Employing a novel planet-finding technique, the strongest evidence yet of three young planets-in-the-making has been imaged by two independent teams of astronomers using the Atacama Large Millimeter/submillimeter Array (ALMA).
These fledgling planets – known as protoplanets, are still enshrouded in a giant disc of gas and dust surrounding a young infant star at its centre. These proto-systems will eventually flourish into fully-formed planetary systems, much like our own, but at the moment detecting planets in such an early stage of evolution has proven incredibly difficult and as yet, there have been no unambiguous detection's before now.
This new discovery has been made possible by identifying disturbances in the flow of gas within a protoplanetary disc around HD 163296, a young star in the constellation of Sagittarius (The Archer), about 330 light-years from Earth. This pre-main sequence star has roughly twice the mass of the Sun but is just four million years old — so around a thousandth of the age of the Sun.
“Measuring the flow of gas within a protoplanetary disc gives us much more certainty that planets are present around a young star,” said Christophe Pinte of Monash University in Australia and Institut de Planétologie et d'Astrophysique de Grenoble in France, and lead author on one of the two recently published research papers. “This technique offers a promising new direction to understand how planetary systems form.”
ALMA image of the protoplanetary disk surrounding the young star HD 163296 as seen in dust. New observations suggested that two planets are in orbit around the star. These planets, which are not yet fully formed, revealed themselves by the dual imprint they left in both the dust and the gas portions of the star’s protoplanetary disk.
The technique that the two teams used was the study of subtle changes in the wavelength of light from carbon monoxide (CO) gas spread throughout the disc. CO emits a very distinctive millimetre-wavelength light that ALMA can observe in great detail, and it revealed swirling motions of gas akin to how water flows around a rock in a river, which signified the existence of three planets located approximately 12 billion, 21 billion and 39 billion kilometres from HD 163296.
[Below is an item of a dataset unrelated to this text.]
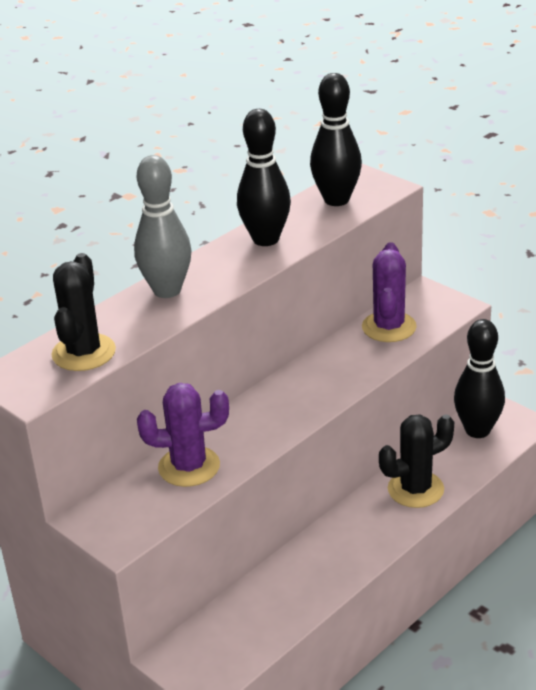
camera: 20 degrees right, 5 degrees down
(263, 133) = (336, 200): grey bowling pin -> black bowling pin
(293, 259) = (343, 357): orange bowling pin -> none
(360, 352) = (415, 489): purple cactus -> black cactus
The motion of gas around a star when no planets are present has a very simple, predictable pattern that is nearly impossible to alter a unless a relatively massive object is on hand to create such disturbances.
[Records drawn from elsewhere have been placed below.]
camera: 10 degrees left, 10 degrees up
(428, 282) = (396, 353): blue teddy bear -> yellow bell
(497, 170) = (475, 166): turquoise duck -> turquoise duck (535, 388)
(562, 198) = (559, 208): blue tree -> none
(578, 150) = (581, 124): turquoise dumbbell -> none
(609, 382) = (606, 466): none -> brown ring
“We looked at the localised, small-scale motion of gas in the star’s protoplanetary disc. This entirely new approach could uncover some of the youngest planets in our galaxy, all thanks to the high-resolution images from ALMA,” said Richard Teague, an astronomer at the University of Michigan and principal author on the other paper that identified the two closest in protoplanets.
This image shows part of the ALMA data set at one wavelength and reveals a clear ‘kink’ in the material, which indicates unambiguously the presence of one of the HD 163296 planets; the annotation shows the predicted position of the planet in question.
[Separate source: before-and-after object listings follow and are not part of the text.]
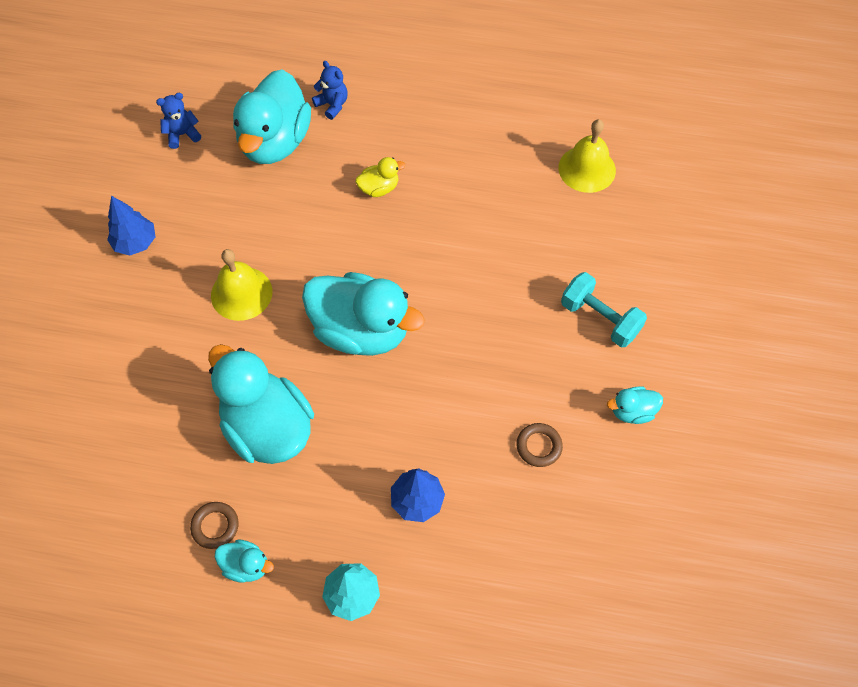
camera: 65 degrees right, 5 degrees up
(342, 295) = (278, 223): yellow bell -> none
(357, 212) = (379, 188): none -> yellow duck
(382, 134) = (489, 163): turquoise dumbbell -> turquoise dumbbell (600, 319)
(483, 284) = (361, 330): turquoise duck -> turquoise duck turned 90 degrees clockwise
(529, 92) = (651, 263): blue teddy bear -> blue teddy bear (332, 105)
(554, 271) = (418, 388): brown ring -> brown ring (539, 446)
Combining the ALMA CO observations with computer-modeling work allowed the researchers to estimate the masses of the young exoplanets. All three of them appear to be gas giants, with masses not too different from that of Jupiter, the researchers said.
Astronomers have discovered more than 3,700 confirmed exoplanets to date. The vast majority have been detected using one of two strategies — the "transit method," which notes the tiny brightness dips caused when a world crosses its host star's face; or the "radial-velocity method," which picks up the slight movements in a star induced by the gravitational tug of an orbiting planet.
By refining this method, the teams hope to better understand how atmospheres are formed and which elements and molecules are incorporated into a planet from birth.